Exercise directions
For this exercise, retype every record below exactly and keep the pictures out.
╔══
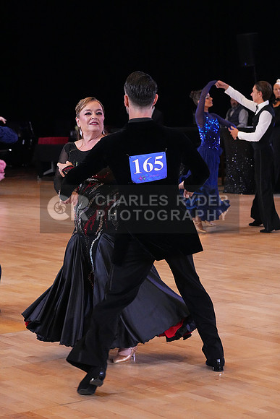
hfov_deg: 13.8
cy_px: 210
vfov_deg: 20.6
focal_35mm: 99
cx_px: 140
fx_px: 1154
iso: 12800
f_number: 7.1
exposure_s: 1/400
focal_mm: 99
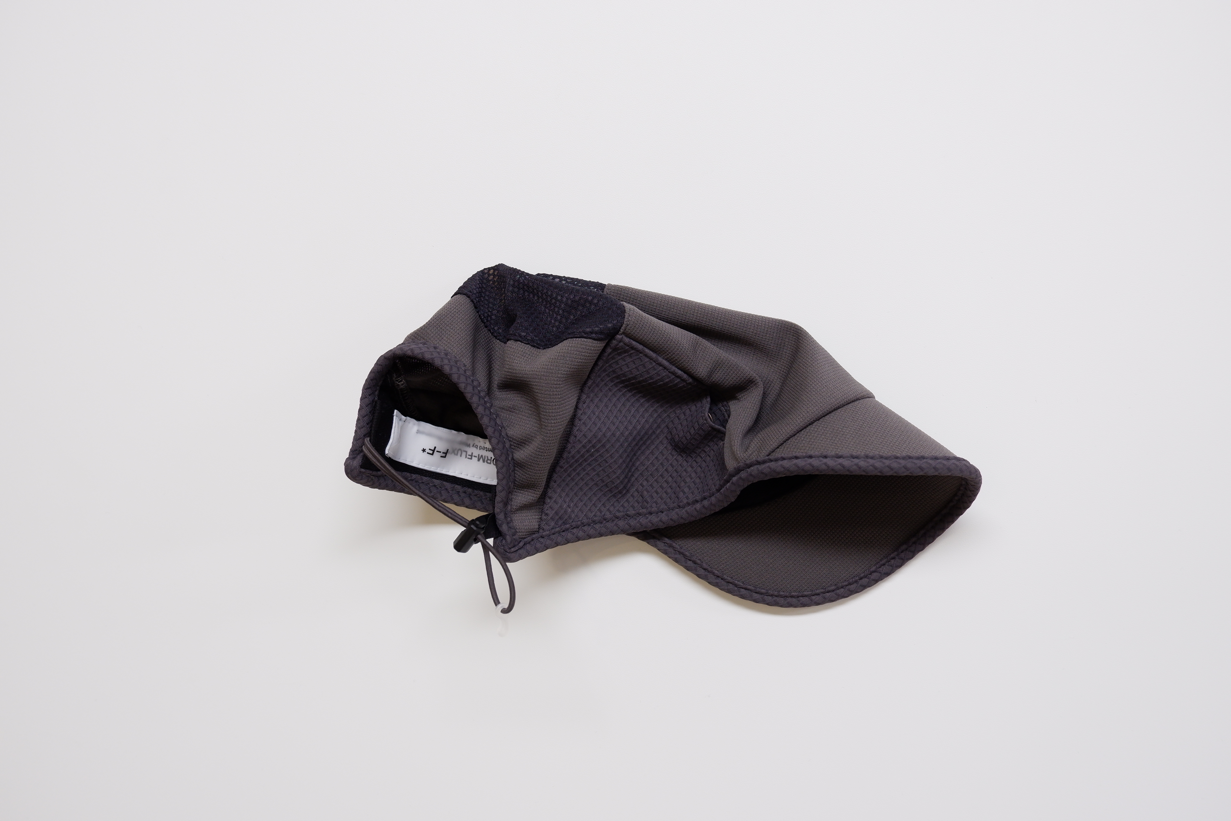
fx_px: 1231
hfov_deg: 53.1
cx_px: 616
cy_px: 410
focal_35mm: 36
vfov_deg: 36.9
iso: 500
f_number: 4.4
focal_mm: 24.2
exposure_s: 1/34
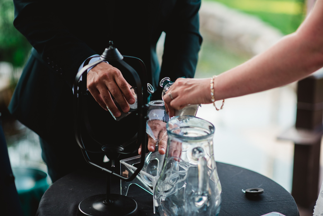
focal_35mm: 85
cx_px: 162
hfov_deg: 23.9
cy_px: 108
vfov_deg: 16.1
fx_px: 763
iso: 100
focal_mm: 85
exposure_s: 1/640
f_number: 2.5
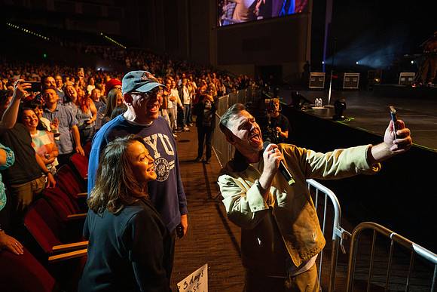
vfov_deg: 53.2
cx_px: 218
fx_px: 291
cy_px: 146
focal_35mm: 24
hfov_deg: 73.7
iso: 6400
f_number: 4
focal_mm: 24
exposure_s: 1/125
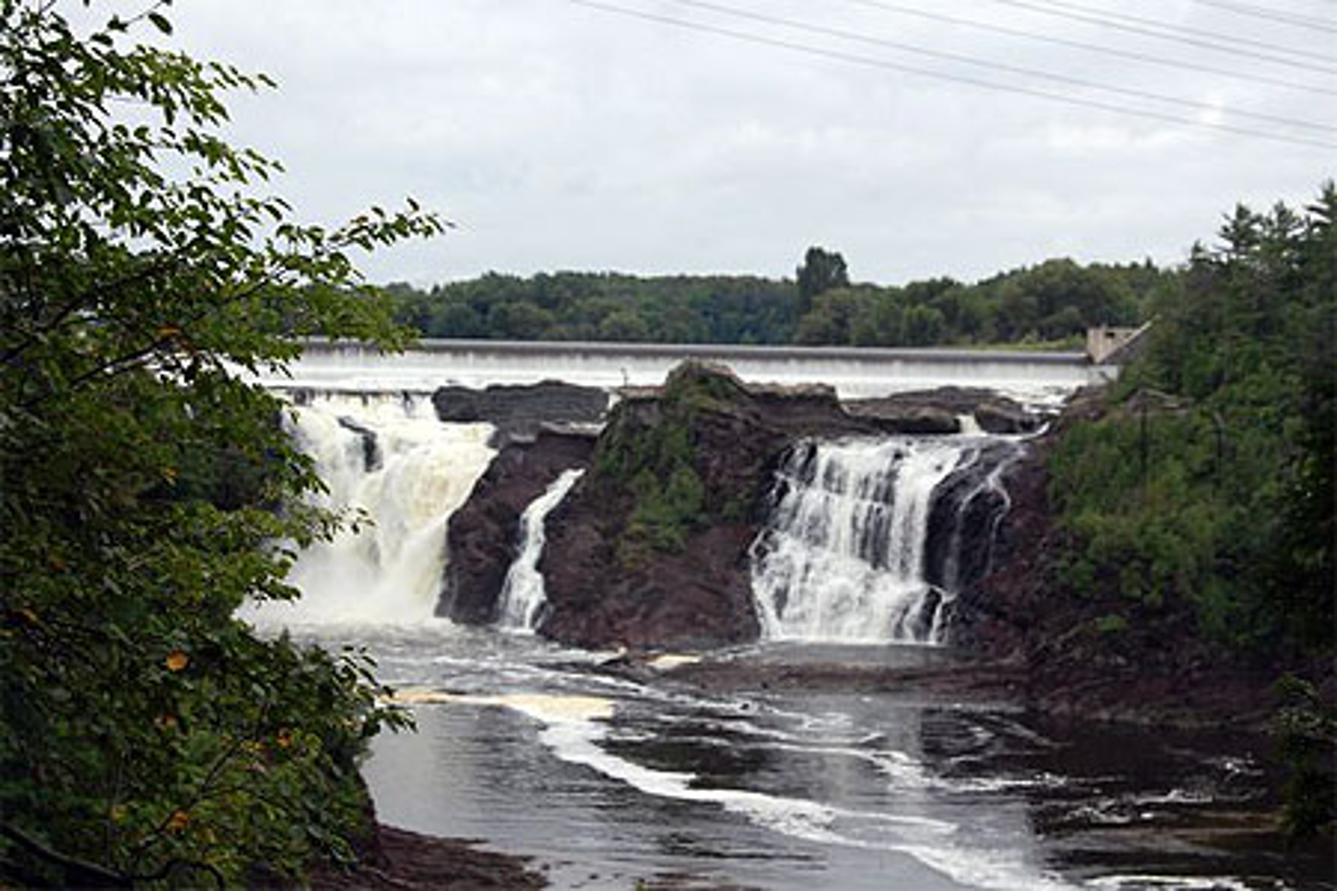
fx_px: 2562
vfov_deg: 19.7
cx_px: 668
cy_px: 446
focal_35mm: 69
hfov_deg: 29.2
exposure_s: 1/200
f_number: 7.1
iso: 200
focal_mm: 46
╚══
Answer section
hfov_deg: 13.8
cy_px: 210
vfov_deg: 20.6
focal_35mm: 99
cx_px: 140
fx_px: 1154
iso: 12800
f_number: 7.1
exposure_s: 1/400
focal_mm: 99
fx_px: 1231
hfov_deg: 53.1
cx_px: 616
cy_px: 410
focal_35mm: 36
vfov_deg: 36.9
iso: 500
f_number: 4.4
focal_mm: 24.2
exposure_s: 1/34
focal_35mm: 85
cx_px: 162
hfov_deg: 23.9
cy_px: 108
vfov_deg: 16.1
fx_px: 763
iso: 100
focal_mm: 85
exposure_s: 1/640
f_number: 2.5
vfov_deg: 53.2
cx_px: 218
fx_px: 291
cy_px: 146
focal_35mm: 24
hfov_deg: 73.7
iso: 6400
f_number: 4
focal_mm: 24
exposure_s: 1/125
fx_px: 2562
vfov_deg: 19.7
cx_px: 668
cy_px: 446
focal_35mm: 69
hfov_deg: 29.2
exposure_s: 1/200
f_number: 7.1
iso: 200
focal_mm: 46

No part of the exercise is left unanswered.